By its very nature nationalist opinion had to reflect an all-India consensus which had to take into account narrow sectarian and parochial demands; this was a task which entailed accommodation and recon­ciliation of various claims at different levels—all-India, provincial and local. This reviewer, as one interested in the subject, must concede the publisher’s claim that Hasan’s is the first study of its kind. While dealing with developments at the all-India level, he has gone into details at the provincial level as well, selecting three provinces for the purpose—U.P., Bengal and Punjab; while Muslims constituted the majority community in Punjab and Bengal, they were (and are) a minority in the country as a whole—which is one of the reasons why the leaders of U.P. Mus­lims (a minority in the province) came to acquire a dominant place in Indian Mus­lim politics, and not merely because, as Hasan says, they were more advanced, more prosperous and more influential than their co-religionists elsewhere in the coun­try.

Hasan has made a telling point when he says that the conventional view about the Hindus and Muslims being antagonistic as a matter of course is as mislead­ing as the argument that brahmins and non-brahmins were hostile entities in the then Madras Presidency. However, he points out by referring to the early history of the Indian National Congress and des­cribing in detail the events of the period covered by him at the national level as also in particular in the three provinces he has chosen for his study, that in its anxiety to represent all Indians, the Con­gress, on the one hand, sought to slur over distinctions between different regions and between different social groups, and, on the other, accepted the view of the British administrators that the Muslims were a separate, distinct and monolithic group and sought to approach them as such. Hasan has shown that the Muslim reaction to the Congress differed from province to province and even from city to city, depending on their social and economic situation and political aspira­tions. His analysis brings out that the Indian Muslims were divided in their res­ponse to the Nehru report and that the view propounded by separatist historians that they were unanimous in their rejec­tion of the report, cannot be sustained.
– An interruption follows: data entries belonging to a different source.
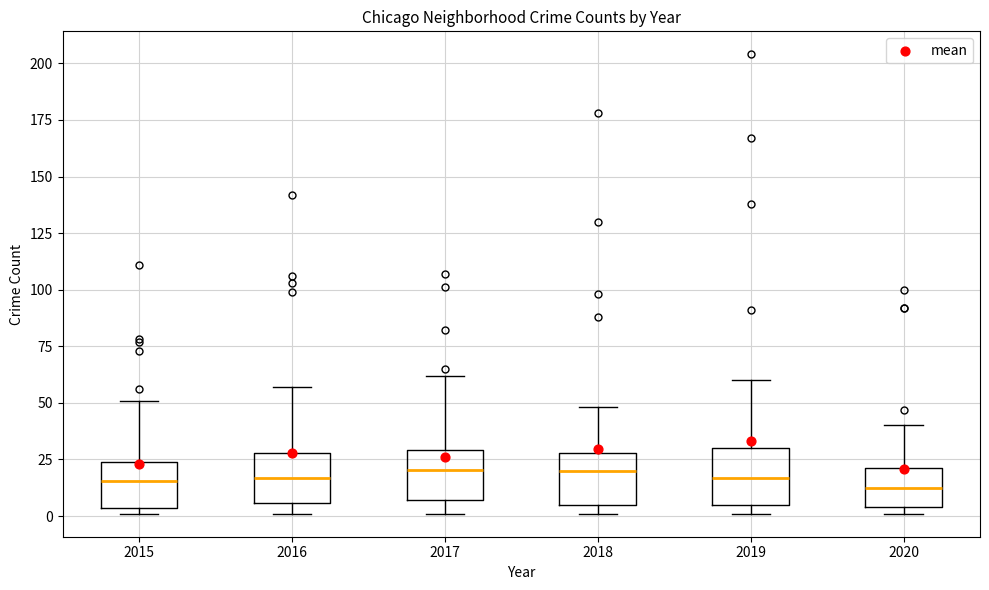

Reading left to right, transcribe this box plot: for each box, give where its median line is, the range the box spans, and where its two whiskers end, as read against the y-axis. The values are not printed on the chart, so give them approximately, as read against the axis.

2015: median 15, box 5 to 25, whiskers 0 to 50
2016: median 15, box 5 to 30, whiskers 0 to 55
2017: median 20, box 5 to 30, whiskers 0 to 60
2018: median 20, box 5 to 30, whiskers 0 to 50
2019: median 15, box 5 to 30, whiskers 0 to 60
2020: median 15, box 5 to 20, whiskers 0 to 40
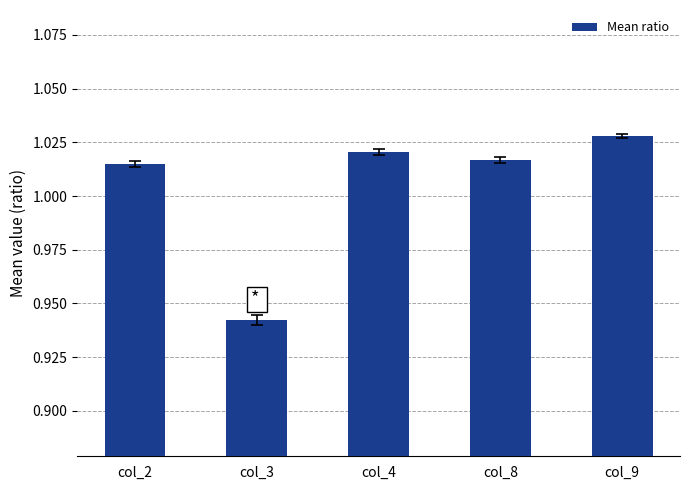

How many bars are there in total?

5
Despite their differences and disting­uishing features, common allegiance to Islam and its symbols gave many Mus­lims from different provinces and from different social groups a sense of community. By its emphasis on such demands of elite groups as representation based on limited (property or educational) franchise and democratization of entry into services, the Congress hardly ever sought to pro­mote common economic and political interests of the vast majority of the Indian people, interests which would have united the Hindus and Muslims; instead, it pre­ferred a policy which found reflection in the Lucknow Pact, conceding in the pro­cess that the Muslims required special safeguards and concessions, and implying that their interests were different from those of the rest of the Indian people. In a letter to Dr. Ansari in 1939, contained in the first book, Motilal Nehru wrote that Hindu-Muslim unity could not be brought about by the methods pursued till then; he added, ‘this can only be done on an economic basis and in the course of the fight for freedom from the usurper.’ But the realization came too late and subsequent events which resulted in the 1947 Partition show that this realization was not shared by others in the national leadership.

Mushirul Hasan’s study is a major contribution to the effort to understand why and how the natural social processes bringing the Muslims and Hindus together were disrupted and the country moved towards Partition despite various moves for communal unity.

Girish Mathur is a senior journalist.